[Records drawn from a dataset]
————

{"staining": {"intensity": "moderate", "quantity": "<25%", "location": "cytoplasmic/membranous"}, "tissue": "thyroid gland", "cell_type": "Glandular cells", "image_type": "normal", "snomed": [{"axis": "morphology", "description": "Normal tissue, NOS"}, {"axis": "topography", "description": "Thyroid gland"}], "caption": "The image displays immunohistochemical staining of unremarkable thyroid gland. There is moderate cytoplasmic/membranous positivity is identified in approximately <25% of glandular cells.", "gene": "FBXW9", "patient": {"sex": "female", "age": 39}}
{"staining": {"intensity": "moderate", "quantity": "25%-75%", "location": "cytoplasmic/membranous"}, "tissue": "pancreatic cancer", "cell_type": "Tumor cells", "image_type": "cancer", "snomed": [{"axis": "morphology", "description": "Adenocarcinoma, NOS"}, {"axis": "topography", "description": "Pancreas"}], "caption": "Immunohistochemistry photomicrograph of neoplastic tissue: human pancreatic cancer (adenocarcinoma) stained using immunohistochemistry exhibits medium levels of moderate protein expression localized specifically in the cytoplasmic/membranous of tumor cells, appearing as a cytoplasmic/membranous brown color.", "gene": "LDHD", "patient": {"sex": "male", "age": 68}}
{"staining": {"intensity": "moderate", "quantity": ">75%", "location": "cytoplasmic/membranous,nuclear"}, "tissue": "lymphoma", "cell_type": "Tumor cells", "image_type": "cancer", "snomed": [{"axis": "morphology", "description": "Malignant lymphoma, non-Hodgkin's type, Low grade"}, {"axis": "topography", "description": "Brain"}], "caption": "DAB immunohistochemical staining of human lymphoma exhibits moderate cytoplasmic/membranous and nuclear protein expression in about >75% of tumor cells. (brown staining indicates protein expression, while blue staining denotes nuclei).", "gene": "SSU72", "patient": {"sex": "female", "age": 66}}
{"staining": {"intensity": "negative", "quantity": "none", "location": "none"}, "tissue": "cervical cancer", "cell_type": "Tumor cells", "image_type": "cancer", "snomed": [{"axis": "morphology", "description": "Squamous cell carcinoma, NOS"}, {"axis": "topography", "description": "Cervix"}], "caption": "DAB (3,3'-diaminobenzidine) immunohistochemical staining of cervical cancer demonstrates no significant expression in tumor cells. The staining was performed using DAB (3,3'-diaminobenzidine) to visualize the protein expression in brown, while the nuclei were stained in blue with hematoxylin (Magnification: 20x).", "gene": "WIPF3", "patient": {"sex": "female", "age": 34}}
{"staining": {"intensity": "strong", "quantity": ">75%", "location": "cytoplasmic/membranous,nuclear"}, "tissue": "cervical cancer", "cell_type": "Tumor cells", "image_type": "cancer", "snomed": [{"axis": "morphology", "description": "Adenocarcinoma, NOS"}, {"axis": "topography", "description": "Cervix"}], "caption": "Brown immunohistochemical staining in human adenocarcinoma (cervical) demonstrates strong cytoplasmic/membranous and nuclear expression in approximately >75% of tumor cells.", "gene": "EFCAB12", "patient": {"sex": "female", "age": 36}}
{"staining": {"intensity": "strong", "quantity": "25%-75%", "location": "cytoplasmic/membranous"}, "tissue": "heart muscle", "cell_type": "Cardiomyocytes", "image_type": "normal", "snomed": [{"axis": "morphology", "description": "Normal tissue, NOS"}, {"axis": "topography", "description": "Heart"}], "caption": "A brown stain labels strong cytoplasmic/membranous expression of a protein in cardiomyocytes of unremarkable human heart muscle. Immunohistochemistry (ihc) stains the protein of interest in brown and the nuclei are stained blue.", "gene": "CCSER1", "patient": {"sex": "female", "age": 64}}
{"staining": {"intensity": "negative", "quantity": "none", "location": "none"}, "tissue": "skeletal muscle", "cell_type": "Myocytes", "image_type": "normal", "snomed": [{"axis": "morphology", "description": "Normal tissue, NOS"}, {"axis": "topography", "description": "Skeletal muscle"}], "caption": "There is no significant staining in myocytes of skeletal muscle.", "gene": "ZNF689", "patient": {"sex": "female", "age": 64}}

————

Copy the records above exactly, leaving nothing out.

{"staining": {"intensity": "moderate", "quantity": "<25%", "location": "cytoplasmic/membranous"}, "tissue": "thyroid gland", "cell_type": "Glandular cells", "image_type": "normal", "snomed": [{"axis": "morphology", "description": "Normal tissue, NOS"}, {"axis": "topography", "description": "Thyroid gland"}], "caption": "The image displays immunohistochemical staining of unremarkable thyroid gland. There is moderate cytoplasmic/membranous positivity is identified in approximately <25% of glandular cells.", "gene": "FBXW9", "patient": {"sex": "female", "age": 39}}
{"staining": {"intensity": "moderate", "quantity": "25%-75%", "location": "cytoplasmic/membranous"}, "tissue": "pancreatic cancer", "cell_type": "Tumor cells", "image_type": "cancer", "snomed": [{"axis": "morphology", "description": "Adenocarcinoma, NOS"}, {"axis": "topography", "description": "Pancreas"}], "caption": "Immunohistochemistry photomicrograph of neoplastic tissue: human pancreatic cancer (adenocarcinoma) stained using immunohistochemistry exhibits medium levels of moderate protein expression localized specifically in the cytoplasmic/membranous of tumor cells, appearing as a cytoplasmic/membranous brown color.", "gene": "LDHD", "patient": {"sex": "male", "age": 68}}
{"staining": {"intensity": "moderate", "quantity": ">75%", "location": "cytoplasmic/membranous,nuclear"}, "tissue": "lymphoma", "cell_type": "Tumor cells", "image_type": "cancer", "snomed": [{"axis": "morphology", "description": "Malignant lymphoma, non-Hodgkin's type, Low grade"}, {"axis": "topography", "description": "Brain"}], "caption": "DAB immunohistochemical staining of human lymphoma exhibits moderate cytoplasmic/membranous and nuclear protein expression in about >75% of tumor cells. (brown staining indicates protein expression, while blue staining denotes nuclei).", "gene": "SSU72", "patient": {"sex": "female", "age": 66}}
{"staining": {"intensity": "negative", "quantity": "none", "location": "none"}, "tissue": "cervical cancer", "cell_type": "Tumor cells", "image_type": "cancer", "snomed": [{"axis": "morphology", "description": "Squamous cell carcinoma, NOS"}, {"axis": "topography", "description": "Cervix"}], "caption": "DAB (3,3'-diaminobenzidine) immunohistochemical staining of cervical cancer demonstrates no significant expression in tumor cells. The staining was performed using DAB (3,3'-diaminobenzidine) to visualize the protein expression in brown, while the nuclei were stained in blue with hematoxylin (Magnification: 20x).", "gene": "WIPF3", "patient": {"sex": "female", "age": 34}}
{"staining": {"intensity": "strong", "quantity": ">75%", "location": "cytoplasmic/membranous,nuclear"}, "tissue": "cervical cancer", "cell_type": "Tumor cells", "image_type": "cancer", "snomed": [{"axis": "morphology", "description": "Adenocarcinoma, NOS"}, {"axis": "topography", "description": "Cervix"}], "caption": "Brown immunohistochemical staining in human adenocarcinoma (cervical) demonstrates strong cytoplasmic/membranous and nuclear expression in approximately >75% of tumor cells.", "gene": "EFCAB12", "patient": {"sex": "female", "age": 36}}
{"staining": {"intensity": "strong", "quantity": "25%-75%", "location": "cytoplasmic/membranous"}, "tissue": "heart muscle", "cell_type": "Cardiomyocytes", "image_type": "normal", "snomed": [{"axis": "morphology", "description": "Normal tissue, NOS"}, {"axis": "topography", "description": "Heart"}], "caption": "A brown stain labels strong cytoplasmic/membranous expression of a protein in cardiomyocytes of unremarkable human heart muscle. Immunohistochemistry (ihc) stains the protein of interest in brown and the nuclei are stained blue.", "gene": "CCSER1", "patient": {"sex": "female", "age": 64}}
{"staining": {"intensity": "negative", "quantity": "none", "location": "none"}, "tissue": "skeletal muscle", "cell_type": "Myocytes", "image_type": "normal", "snomed": [{"axis": "morphology", "description": "Normal tissue, NOS"}, {"axis": "topography", "description": "Skeletal muscle"}], "caption": "There is no significant staining in myocytes of skeletal muscle.", "gene": "ZNF689", "patient": {"sex": "female", "age": 64}}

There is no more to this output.